WHAT YOU WILL DO »
Pull out every line of the rows below that contains the string "Windows" and copy each one in full. Case counts.

** Opening GIVEN ENTRIES block **

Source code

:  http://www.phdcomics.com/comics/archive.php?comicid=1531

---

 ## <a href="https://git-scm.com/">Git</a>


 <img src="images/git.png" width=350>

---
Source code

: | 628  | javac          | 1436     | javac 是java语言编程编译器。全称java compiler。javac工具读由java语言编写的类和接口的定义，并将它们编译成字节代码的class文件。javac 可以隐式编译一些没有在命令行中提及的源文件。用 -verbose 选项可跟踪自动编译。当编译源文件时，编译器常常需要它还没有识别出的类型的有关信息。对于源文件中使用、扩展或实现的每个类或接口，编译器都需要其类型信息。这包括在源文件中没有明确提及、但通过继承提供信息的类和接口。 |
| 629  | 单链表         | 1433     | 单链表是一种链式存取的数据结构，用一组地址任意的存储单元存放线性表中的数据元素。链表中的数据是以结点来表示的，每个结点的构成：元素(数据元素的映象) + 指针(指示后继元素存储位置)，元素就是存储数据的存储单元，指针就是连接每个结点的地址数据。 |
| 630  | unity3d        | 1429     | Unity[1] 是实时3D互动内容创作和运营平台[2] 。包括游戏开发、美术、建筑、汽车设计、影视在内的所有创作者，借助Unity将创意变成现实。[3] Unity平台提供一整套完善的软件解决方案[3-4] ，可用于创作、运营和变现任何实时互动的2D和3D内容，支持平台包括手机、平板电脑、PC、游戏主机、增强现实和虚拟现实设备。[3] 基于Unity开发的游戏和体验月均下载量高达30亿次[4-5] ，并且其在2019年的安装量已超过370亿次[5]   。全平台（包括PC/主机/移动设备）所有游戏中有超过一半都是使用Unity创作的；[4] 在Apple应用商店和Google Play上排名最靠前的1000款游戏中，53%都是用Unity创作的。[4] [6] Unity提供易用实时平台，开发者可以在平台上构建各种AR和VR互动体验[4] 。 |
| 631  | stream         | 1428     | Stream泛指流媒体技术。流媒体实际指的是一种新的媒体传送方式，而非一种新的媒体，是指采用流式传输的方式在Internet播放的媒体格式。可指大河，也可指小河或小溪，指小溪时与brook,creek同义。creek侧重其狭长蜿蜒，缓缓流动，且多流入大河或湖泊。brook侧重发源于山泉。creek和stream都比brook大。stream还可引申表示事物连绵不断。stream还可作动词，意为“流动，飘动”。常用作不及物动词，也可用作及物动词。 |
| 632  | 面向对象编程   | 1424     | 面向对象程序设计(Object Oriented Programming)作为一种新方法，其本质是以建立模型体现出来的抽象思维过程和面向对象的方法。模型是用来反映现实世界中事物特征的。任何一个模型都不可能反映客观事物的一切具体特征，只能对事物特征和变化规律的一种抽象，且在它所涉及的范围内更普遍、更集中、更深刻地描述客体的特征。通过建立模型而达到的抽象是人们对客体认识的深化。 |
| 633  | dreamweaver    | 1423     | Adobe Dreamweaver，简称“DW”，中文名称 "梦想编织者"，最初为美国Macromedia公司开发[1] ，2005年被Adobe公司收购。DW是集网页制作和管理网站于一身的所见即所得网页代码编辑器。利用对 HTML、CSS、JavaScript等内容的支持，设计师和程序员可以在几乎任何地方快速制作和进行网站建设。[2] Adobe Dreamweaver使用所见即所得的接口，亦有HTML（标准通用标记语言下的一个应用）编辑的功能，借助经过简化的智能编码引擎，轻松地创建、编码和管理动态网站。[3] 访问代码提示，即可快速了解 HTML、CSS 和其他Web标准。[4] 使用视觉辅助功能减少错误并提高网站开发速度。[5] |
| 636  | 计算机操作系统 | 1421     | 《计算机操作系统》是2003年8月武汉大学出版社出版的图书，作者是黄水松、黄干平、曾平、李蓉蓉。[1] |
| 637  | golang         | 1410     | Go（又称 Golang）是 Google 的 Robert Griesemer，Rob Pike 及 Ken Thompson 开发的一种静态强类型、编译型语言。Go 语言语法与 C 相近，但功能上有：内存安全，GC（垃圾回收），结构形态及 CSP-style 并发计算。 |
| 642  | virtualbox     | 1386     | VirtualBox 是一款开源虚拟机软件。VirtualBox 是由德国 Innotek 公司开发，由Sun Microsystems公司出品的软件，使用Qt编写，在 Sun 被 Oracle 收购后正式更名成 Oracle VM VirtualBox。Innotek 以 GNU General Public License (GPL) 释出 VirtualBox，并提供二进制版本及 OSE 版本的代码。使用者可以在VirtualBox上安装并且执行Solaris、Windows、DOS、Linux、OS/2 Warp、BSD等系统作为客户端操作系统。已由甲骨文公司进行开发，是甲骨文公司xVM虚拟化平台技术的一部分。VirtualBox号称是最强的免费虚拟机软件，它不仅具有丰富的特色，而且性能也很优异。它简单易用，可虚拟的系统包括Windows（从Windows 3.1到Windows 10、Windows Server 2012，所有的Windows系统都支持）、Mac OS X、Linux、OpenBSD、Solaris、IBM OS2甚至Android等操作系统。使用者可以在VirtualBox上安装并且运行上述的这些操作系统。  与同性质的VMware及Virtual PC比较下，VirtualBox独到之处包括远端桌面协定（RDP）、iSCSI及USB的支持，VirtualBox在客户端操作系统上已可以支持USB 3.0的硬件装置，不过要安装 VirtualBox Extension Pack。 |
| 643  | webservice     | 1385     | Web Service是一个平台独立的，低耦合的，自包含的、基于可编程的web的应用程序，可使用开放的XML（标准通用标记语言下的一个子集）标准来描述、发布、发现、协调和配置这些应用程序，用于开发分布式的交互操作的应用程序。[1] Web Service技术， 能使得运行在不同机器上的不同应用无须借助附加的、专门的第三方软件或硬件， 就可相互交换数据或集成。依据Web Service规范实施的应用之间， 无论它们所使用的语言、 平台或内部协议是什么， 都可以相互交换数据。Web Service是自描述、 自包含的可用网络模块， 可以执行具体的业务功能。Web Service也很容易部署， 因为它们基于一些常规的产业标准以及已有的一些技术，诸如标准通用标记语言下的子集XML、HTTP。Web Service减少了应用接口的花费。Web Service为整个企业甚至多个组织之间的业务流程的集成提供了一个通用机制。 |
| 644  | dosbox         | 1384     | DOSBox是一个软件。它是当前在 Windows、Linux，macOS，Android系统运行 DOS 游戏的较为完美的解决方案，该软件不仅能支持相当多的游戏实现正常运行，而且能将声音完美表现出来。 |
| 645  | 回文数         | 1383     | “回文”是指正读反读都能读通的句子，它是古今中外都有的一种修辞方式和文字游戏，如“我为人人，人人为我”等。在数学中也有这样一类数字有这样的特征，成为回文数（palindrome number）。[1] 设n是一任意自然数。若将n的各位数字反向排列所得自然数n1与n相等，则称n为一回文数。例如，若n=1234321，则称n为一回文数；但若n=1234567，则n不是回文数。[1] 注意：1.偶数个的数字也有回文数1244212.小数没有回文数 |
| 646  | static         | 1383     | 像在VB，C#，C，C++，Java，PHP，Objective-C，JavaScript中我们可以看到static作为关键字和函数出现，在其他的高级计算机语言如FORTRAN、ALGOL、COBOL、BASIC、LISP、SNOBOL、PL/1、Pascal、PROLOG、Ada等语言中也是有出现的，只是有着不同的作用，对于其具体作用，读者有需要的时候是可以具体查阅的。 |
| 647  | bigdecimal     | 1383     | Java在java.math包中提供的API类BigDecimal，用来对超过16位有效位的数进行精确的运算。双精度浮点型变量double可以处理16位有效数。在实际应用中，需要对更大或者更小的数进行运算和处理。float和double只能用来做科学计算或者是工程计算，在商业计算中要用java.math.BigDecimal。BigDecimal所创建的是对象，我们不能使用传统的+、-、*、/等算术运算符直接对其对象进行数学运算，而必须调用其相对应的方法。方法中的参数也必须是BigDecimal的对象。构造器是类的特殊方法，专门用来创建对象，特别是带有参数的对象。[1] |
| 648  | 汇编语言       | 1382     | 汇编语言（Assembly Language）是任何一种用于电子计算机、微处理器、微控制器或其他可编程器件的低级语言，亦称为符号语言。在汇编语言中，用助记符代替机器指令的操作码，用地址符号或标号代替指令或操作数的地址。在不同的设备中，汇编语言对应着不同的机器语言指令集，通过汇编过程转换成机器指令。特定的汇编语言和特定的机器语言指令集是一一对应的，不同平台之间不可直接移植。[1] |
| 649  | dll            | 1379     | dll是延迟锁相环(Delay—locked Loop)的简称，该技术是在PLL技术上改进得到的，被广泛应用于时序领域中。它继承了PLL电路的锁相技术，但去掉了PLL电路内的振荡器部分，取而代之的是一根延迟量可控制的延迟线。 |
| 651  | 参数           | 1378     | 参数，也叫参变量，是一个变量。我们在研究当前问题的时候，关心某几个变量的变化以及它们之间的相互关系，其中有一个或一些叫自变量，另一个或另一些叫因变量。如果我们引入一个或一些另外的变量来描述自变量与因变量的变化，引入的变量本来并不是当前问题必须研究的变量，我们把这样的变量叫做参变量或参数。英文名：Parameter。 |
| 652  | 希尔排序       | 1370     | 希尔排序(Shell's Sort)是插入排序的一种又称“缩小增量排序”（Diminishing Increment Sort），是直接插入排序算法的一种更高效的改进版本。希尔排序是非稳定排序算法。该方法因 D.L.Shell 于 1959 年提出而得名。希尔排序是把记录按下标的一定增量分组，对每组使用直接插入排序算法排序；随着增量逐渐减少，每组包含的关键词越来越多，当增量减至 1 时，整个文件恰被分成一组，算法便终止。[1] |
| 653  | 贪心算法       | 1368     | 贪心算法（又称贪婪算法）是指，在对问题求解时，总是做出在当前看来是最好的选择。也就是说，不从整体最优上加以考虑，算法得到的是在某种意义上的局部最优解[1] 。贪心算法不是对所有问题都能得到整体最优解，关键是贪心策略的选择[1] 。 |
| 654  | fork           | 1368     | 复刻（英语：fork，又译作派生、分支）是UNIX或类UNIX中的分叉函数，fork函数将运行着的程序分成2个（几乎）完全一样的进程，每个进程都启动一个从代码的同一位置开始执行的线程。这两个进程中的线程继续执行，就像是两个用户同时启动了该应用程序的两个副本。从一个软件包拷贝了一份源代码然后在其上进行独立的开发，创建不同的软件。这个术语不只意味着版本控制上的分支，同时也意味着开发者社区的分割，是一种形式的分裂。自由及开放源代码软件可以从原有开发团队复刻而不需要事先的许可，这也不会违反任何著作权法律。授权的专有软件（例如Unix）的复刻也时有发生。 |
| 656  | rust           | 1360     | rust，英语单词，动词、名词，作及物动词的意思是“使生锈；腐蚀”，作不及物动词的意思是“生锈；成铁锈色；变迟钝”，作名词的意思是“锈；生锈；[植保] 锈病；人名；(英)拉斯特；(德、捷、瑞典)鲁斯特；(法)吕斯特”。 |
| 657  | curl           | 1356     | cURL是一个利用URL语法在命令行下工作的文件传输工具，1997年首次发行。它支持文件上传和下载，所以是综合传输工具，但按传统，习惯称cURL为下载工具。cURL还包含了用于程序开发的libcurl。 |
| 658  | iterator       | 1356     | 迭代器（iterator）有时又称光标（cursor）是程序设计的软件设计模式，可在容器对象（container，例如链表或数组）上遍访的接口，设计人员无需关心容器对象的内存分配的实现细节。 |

** Closing GIVEN ENTRIES block **

EXERCISE ANSWER »
| 642  | virtualbox     | 1386     | VirtualBox 是一款开源虚拟机软件。VirtualBox 是由德国 Innotek 公司开发，由Sun Microsystems公司出品的软件，使用Qt编写，在 Sun 被 Oracle 收购后正式更名成 Oracle VM VirtualBox。Innotek 以 GNU General Public License (GPL) 释出 VirtualBox，并提供二进制版本及 OSE 版本的代码。使用者可以在VirtualBox上安装并且执行Solaris、Windows、DOS、Linux、OS/2 Warp、BSD等系统作为客户端操作系统。已由甲骨文公司进行开发，是甲骨文公司xVM虚拟化平台技术的一部分。VirtualBox号称是最强的免费虚拟机软件，它不仅具有丰富的特色，而且性能也很优异。它简单易用，可虚拟的系统包括Windows（从Windows 3.1到Windows 10、Windows Server 2012，所有的Windows系统都支持）、Mac OS X、Linux、OpenBSD、Solaris、IBM OS2甚至Android等操作系统。使用者可以在VirtualBox上安装并且运行上述的这些操作系统。  与同性质的VMware及Virtual PC比较下，VirtualBox独到之处包括远端桌面协定（RDP）、iSCSI及USB的支持，VirtualBox在客户端操作系统上已可以支持USB 3.0的硬件装置，不过要安装 VirtualBox Extension Pack。 |
| 644  | dosbox         | 1384     | DOSBox是一个软件。它是当前在 Windows、Linux，macOS，Android系统运行 DOS 游戏的较为完美的解决方案，该软件不仅能支持相当多的游戏实现正常运行，而且能将声音完美表现出来。 |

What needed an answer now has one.